India needs to double down on electronics manufacturing; govt, India Inc should make most of opportunity, says Tata Electronics Chairman

Tata Electronics Chairman Banmali Agrawala said the country needs to double down on electronics manufacturing, particularly on electronics manufacturing services (EMS) – designing, manufacturing, and testing electronic components and assemblies for OEMs. While speaking at FED Dialogues, a series featuring conversations on economic growth, Banmali Agrawala said that EMS is perhaps the single-largest job-creation opportunity for India in the near term. 
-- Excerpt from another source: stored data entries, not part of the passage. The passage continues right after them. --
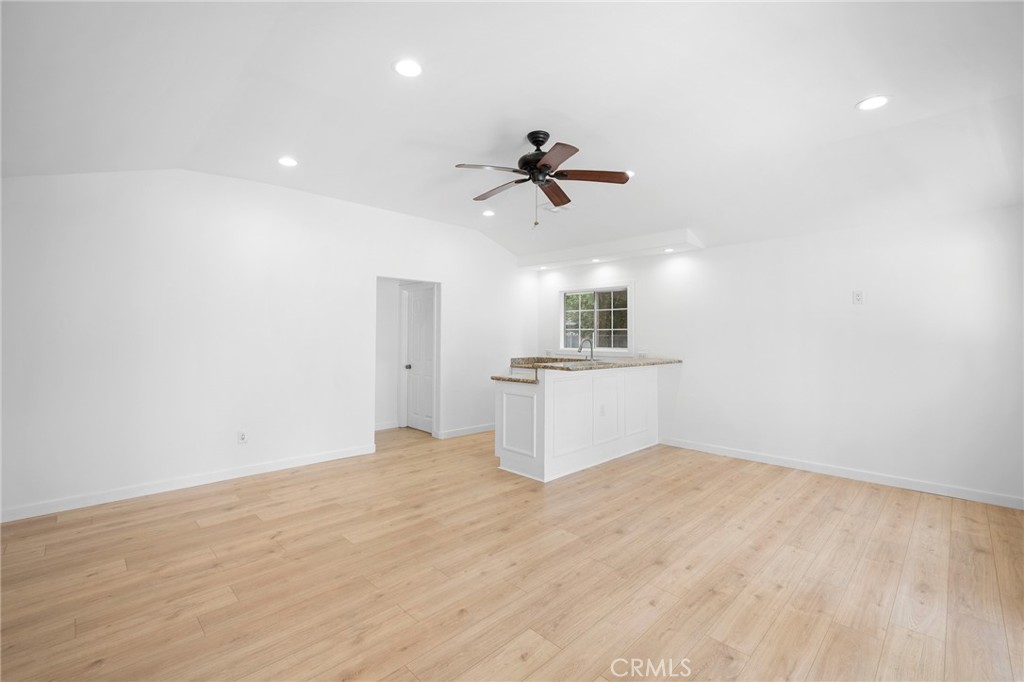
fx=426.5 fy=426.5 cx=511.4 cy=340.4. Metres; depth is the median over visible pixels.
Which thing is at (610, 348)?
window
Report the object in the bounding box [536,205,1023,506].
right wall
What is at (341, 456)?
baseboard
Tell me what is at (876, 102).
recessed light
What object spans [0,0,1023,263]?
ceiling
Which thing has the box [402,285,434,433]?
door
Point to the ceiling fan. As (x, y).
(538, 144)
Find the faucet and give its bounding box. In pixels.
[578,337,594,361]
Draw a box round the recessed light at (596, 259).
[590,257,601,262]
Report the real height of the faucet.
0.313 m
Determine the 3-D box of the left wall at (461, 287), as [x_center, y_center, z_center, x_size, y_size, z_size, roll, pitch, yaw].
[-1.820,-0.148,4.760,6.262,2.863,0.132,0,0,-45]
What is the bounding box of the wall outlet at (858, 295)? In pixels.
[852,290,863,303]
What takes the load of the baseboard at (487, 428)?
attached to the left wall at (461, 287)
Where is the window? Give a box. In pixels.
[559,284,631,354]
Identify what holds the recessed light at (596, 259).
in the ceiling soffit
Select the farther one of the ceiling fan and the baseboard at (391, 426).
the baseboard at (391, 426)
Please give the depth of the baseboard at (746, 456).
3.93 m
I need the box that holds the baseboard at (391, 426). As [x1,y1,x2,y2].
[374,420,398,431]
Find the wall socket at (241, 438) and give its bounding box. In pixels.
[237,430,247,443]
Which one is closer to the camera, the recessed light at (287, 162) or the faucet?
the recessed light at (287, 162)
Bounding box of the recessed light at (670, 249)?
[663,246,674,252]
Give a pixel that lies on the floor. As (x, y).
(255, 517)
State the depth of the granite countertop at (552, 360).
4.48 m
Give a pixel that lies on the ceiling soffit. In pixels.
(578, 249)
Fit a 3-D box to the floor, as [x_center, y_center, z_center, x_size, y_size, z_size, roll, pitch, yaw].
[-0.192,1.333,3.045,6.581,0.100,7.495,0,0,-45]
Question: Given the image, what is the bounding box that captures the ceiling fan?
[455,129,631,226]
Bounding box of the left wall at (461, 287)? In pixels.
[0,167,533,520]
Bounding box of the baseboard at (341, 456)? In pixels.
[0,443,376,522]
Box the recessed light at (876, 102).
[856,95,889,110]
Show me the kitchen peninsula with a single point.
(546, 386)
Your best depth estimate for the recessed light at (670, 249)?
5.16 m
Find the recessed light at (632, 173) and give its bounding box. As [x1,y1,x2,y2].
[625,169,634,178]
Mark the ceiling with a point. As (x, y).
(379, 78)
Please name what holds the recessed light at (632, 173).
in the ceiling
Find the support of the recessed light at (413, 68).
in the ceiling
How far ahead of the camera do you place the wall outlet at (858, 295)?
4.04 m
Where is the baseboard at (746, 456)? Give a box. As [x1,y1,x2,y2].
[661,437,1023,509]
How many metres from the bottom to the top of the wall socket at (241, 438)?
0.118 m
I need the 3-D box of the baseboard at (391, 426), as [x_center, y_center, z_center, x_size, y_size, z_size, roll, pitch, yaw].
[-2.088,1.230,5.997,0.877,0.103,0.108,0,0,-45]
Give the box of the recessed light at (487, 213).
[481,209,495,216]
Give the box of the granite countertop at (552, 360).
[490,356,682,380]
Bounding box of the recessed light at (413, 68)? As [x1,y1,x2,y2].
[393,58,422,77]
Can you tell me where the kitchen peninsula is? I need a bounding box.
[493,365,665,483]
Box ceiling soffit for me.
[515,228,703,268]
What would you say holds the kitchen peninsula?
on the floor
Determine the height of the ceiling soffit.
0.180 m
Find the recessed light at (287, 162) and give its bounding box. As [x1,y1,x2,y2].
[277,156,298,166]
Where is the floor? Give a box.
[0,423,1023,681]
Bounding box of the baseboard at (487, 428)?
[436,423,495,439]
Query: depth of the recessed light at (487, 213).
5.01 m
“The largest piece within electronics is smartphones. And if you look at the smartphone manufacturing ecosystem, we now have that growing so fast within India; it all started with EMS. Even within EMS, it starts with final assembly; then, you work further upstream into manufacturing and machining. And now, you see the smartphone component industry mushrooming, from glass to batteries to packaging of chips. EMS is maybe the single largest job creation opportunity. So, it also fulfills our other objective, which is to create many well-paying and meaningful jobs,” said Banmali Agrawala.

He further explained how India had gone ‘slow’ on the manufacturing front and needed to ensure that the sector – which accounts for 13-15 per cent of India’s GDP – has a much larger share as it will create better-paying jobs. “The global trade in manufacturing is $15 trillion plus, whereas services is $7 trillion; so, manufacturing is more than twice the size of services. Our share in the global trade in manufacturing is negligible, so there is ample room for growth. Electronics, on its own, has a global trade worth $5 trillion. Given the pace of digitalisation the world over, it is only going to grow, and this is something India should be after,” he said. The chairman of Tata Electronics further stated that India’s domestic consumption is not going to be enough to be able to achieve sustained economic growth. “We have to have the world as our marketplace.”
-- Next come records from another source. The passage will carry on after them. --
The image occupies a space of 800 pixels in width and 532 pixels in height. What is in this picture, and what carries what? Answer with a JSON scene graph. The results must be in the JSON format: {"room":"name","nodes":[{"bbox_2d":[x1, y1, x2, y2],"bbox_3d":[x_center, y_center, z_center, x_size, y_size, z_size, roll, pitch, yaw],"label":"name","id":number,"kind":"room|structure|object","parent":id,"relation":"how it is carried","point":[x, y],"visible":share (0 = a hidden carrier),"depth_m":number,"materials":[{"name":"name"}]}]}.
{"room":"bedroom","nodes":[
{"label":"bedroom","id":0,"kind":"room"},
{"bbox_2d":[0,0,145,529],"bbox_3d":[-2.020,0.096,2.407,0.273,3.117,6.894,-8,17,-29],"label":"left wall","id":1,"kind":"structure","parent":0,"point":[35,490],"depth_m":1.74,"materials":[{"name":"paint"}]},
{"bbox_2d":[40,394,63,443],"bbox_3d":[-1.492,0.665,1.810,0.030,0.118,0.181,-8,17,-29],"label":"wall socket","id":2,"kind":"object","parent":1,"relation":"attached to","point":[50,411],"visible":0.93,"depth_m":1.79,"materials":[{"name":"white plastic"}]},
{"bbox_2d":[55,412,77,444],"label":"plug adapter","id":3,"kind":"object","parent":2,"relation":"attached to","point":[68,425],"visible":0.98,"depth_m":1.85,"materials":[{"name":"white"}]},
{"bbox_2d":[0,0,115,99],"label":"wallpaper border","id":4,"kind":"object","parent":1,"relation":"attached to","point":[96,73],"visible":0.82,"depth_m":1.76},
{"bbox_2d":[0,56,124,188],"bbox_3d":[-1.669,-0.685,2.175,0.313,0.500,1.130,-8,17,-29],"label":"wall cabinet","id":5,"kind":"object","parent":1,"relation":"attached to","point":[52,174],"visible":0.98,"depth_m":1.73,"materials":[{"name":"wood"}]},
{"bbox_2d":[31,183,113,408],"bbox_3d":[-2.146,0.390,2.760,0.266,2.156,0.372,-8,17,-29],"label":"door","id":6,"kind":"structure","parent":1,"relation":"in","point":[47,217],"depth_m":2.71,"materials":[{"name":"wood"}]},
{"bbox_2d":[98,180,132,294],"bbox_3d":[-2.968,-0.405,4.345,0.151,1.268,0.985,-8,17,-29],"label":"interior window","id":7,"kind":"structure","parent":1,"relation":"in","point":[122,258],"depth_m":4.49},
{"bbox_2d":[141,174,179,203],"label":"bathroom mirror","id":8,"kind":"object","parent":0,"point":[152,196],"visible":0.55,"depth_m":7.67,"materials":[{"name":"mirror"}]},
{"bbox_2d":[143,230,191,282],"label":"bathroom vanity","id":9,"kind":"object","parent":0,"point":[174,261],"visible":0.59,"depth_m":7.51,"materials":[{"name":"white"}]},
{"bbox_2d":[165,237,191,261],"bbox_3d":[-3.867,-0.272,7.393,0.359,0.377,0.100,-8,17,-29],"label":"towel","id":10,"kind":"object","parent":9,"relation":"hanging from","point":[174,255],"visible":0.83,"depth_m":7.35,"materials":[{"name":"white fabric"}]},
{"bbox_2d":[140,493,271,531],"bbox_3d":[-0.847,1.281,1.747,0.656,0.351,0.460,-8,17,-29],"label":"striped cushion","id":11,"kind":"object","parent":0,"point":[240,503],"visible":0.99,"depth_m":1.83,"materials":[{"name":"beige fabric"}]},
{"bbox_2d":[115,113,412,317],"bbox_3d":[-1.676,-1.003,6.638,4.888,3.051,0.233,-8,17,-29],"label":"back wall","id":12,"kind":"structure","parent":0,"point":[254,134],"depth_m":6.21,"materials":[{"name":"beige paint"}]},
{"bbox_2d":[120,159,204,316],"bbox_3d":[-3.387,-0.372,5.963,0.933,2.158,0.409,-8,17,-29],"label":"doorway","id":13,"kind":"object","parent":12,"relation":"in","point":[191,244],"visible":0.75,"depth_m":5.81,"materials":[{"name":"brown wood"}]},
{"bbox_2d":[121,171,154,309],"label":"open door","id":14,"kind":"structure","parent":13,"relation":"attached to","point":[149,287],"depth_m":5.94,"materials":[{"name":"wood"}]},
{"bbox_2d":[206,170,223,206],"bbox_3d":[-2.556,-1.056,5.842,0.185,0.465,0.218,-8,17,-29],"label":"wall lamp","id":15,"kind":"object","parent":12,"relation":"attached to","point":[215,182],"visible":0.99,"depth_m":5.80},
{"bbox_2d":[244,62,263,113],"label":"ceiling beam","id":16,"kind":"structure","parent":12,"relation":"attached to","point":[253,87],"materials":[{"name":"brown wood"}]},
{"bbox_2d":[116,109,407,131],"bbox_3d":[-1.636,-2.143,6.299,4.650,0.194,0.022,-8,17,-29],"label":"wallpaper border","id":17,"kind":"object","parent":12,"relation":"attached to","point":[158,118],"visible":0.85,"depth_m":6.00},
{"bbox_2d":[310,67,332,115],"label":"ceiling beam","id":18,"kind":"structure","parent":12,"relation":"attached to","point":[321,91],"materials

Banmali Agrawala hailed the government’s ‘sense of urgency’ for getting things done while arguing against skepticism about electronics assembly in India. “There is nothing low in it. Even assembly is reasonably complex. We have not seen scale, precision, and surface finish happen simultaneously at a single location in our country, but it is not insurmountable. We can definitely do it!” While maintaining this, he also talked about how the government and India Inc can work to make the most of the opportunity. “It’s not just the quantity but also the quality of power and water supply that matters. This makes the difference; the logistics in terms of connectivity to airports, proximity of airports, because the components industry moves through air. The government would do well to ensure this enabling infrastructure is in place. A lot of this is in the domain of state governments,” he said.

“This is going to be a people-heavy operation. We’re talking about youngsters, 50,000 – 70,000 people working in a single factory or location, aged 20-25, mostly women, so we need to ensure that the supporting ecosystem for education, healthcare and recreation is in place. On skill development, I would argue that a basic platform of education should impart a know-how of skills such as numeracy, communication and logical reasoning. The specific skills of manufacturing can be taught by the employer.”

Finally, he added that while several multinationals are setting up shop in India and implementing things on scale, Indian corporates should shed their conservatism and risk aversion to seize this opportunity.